** Start of PASSAGE PROVIDED **

Parity Matrix Intermediate Representation

The parity matrix is an intermediate representation to efficiently describe the action of CNOT circuits. They are utilized in CNOT routing algorithms like, e.g., RowCol.

Inputs

• CNOT circuit with $n$ qubits

Outputs

• $n \times n$ binary matrix $P$ with $P_{ij} \in \{0, 1\}$

Example

Consider the following CNOT circuit,

x_0: ────╭●───────╭X─╭●─┤  x_0 ⊕ x_3
x_1: ────│──╭X────│──│──┤  x_0 ⊕ x_1 ⊕ x_2 ⊕ x_3
x_2: ─╭X─╰X─╰●─╭X─│──╰X─┤  x_2 ⊕ x_3
x_3: ─╰●───────╰●─╰●────┤  x_3

and its corresponding parity matrix

The rows correspond to the input qubits and tell us how they are transformed. E.g., the first row tells us that qubit $x_0$ is transformed to $x_0 \oplus x_3$.

Very easy-to-read examples are SWAP circuits that just permute qubits, as the corresponding parity matrix is a permutation matrix.

x_0: ─╭SWAP─────────────┤  x_1
x_1: ─╰SWAP─╭SWAP───────┤  x_2
x_2: ───────╰SWAP─╭SWAP─┤  x_3
x_3: ─────────────╰SWAP─┤  x_0

Another typical example is a CNOT ladder, which continuously adds parities to lower qubits.

** End of PASSAGE PROVIDED **

_OBJECTIVES:_
a – List the four output expressions shown at the right end of the lines of the first CNOT circuit on the parity matrix page, from top to bottom.
b – Copy out the listing, from its first line down to the line containing "genus: Dermatophyllum" with both ends included, and swap "common name" for "vernacular name" throughout while changing nothing else.

** Start of DATA FOR THE TASK **

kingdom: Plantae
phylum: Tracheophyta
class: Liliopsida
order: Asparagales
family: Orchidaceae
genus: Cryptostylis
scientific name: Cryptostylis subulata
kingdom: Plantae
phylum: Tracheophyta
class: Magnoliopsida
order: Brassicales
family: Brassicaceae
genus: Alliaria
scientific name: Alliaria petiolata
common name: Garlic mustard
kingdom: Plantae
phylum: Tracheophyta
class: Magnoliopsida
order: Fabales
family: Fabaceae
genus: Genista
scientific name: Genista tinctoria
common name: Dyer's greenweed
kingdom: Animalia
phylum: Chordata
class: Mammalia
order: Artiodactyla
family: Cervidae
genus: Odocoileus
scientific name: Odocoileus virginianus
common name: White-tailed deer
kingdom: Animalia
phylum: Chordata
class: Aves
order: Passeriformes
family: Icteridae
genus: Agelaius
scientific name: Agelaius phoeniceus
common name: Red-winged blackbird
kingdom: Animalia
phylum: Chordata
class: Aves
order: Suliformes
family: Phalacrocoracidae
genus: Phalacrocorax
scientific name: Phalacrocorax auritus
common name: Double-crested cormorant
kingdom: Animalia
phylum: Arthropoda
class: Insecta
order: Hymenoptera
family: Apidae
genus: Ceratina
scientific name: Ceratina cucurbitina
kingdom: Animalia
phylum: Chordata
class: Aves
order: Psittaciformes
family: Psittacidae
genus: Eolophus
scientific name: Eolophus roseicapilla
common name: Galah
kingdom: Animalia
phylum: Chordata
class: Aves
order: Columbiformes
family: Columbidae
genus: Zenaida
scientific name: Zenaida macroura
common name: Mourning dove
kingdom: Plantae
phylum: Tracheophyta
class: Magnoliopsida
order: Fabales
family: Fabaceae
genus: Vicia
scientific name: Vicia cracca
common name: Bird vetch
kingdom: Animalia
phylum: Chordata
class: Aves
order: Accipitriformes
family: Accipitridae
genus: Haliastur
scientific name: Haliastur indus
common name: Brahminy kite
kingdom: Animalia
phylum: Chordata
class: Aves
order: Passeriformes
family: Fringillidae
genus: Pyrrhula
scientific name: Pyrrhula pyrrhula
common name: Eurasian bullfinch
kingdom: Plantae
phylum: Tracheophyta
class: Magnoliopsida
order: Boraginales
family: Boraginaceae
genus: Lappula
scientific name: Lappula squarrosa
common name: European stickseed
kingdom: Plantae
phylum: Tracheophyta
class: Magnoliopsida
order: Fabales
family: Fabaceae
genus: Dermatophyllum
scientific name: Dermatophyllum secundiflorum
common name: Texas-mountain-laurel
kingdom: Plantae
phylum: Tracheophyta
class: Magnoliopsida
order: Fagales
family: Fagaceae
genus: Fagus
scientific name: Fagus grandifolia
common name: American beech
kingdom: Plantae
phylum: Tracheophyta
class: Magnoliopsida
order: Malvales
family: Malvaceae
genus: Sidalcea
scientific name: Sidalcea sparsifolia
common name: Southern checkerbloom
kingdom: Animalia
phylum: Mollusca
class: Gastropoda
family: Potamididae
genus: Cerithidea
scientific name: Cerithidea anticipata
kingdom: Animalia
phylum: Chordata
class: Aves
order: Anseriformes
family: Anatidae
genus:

** End of DATA FOR THE TASK **

_TASK-BY-TASK ANSWERS:_
a –
x_0 ⊕ x_3
x_0 ⊕ x_1 ⊕ x_2 ⊕ x_3
x_2 ⊕ x_3
x_3

b –
kingdom: Plantae
phylum: Tracheophyta
class: Liliopsida
order: Asparagales
family: Orchidaceae
genus: Cryptostylis
scientific name: Cryptostylis subulata
kingdom: Plantae
phylum: Tracheophyta
class: Magnoliopsida
order: Brassicales
family: Brassicaceae
genus: Alliaria
scientific name: Alliaria petiolata
vernacular name: Garlic mustard
kingdom: Plantae
phylum: Tracheophyta
class: Magnoliopsida
order: Fabales
family: Fabaceae
genus: Genista
scientific name: Genista tinctoria
vernacular name: Dyer's greenweed
kingdom: Animalia
phylum: Chordata
class: Mammalia
order: Artiodactyla
family: Cervidae
genus: Odocoileus
scientific name: Odocoileus virginianus
vernacular name: White-tailed deer
kingdom: Animalia
phylum: Chordata
class: Aves
order: Passeriformes
family: Icteridae
genus: Agelaius
scientific name: Agelaius phoeniceus
vernacular name: Red-winged blackbird
kingdom: Animalia
phylum: Chordata
class: Aves
order: Suliformes
family: Phalacrocoracidae
genus: Phalacrocorax
scientific name: Phalacrocorax auritus
vernacular name: Double-crested cormorant
kingdom: Animalia
phylum: Arthropoda
class: Insecta
order: Hymenoptera
family: Apidae
genus: Ceratina
scientific name: Ceratina cucurbitina
kingdom: Animalia
phylum: Chordata
class: Aves
order: Psittaciformes
family: Psittacidae
genus: Eolophus
scientific name: Eolophus roseicapilla
vernacular name: Galah
kingdom: Animalia
phylum: Chordata
class: Aves
order: Columbiformes
family: Columbidae
genus: Zenaida
scientific name: Zenaida macroura
vernacular name: Mourning dove
kingdom: Plantae
phylum: Tracheophyta
class: Magnoliopsida
order: Fabales
family: Fabaceae
genus: Vicia
scientific name: Vicia cracca
vernacular name: Bird vetch
kingdom: Animalia
phylum: Chordata
class: Aves
order: Accipitriformes
family: Accipitridae
genus: Haliastur
scientific name: Haliastur indus
vernacular name: Brahminy kite
kingdom: Animalia
phylum: Chordata
class: Aves
order: Passeriformes
family: Fringillidae
genus: Pyrrhula
scientific name: Pyrrhula pyrrhula
vernacular name: Eurasian bullfinch
kingdom: Plantae
phylum: Tracheophyta
class: Magnoliopsida
order: Boraginales
family: Boraginaceae
genus: Lappula
scientific name: Lappula squarrosa
vernacular name: European stickseed
kingdom: Plantae
phylum: Tracheophyta
class: Magnoliopsida
order: Fabales
family: Fabaceae
genus: Dermatophyllum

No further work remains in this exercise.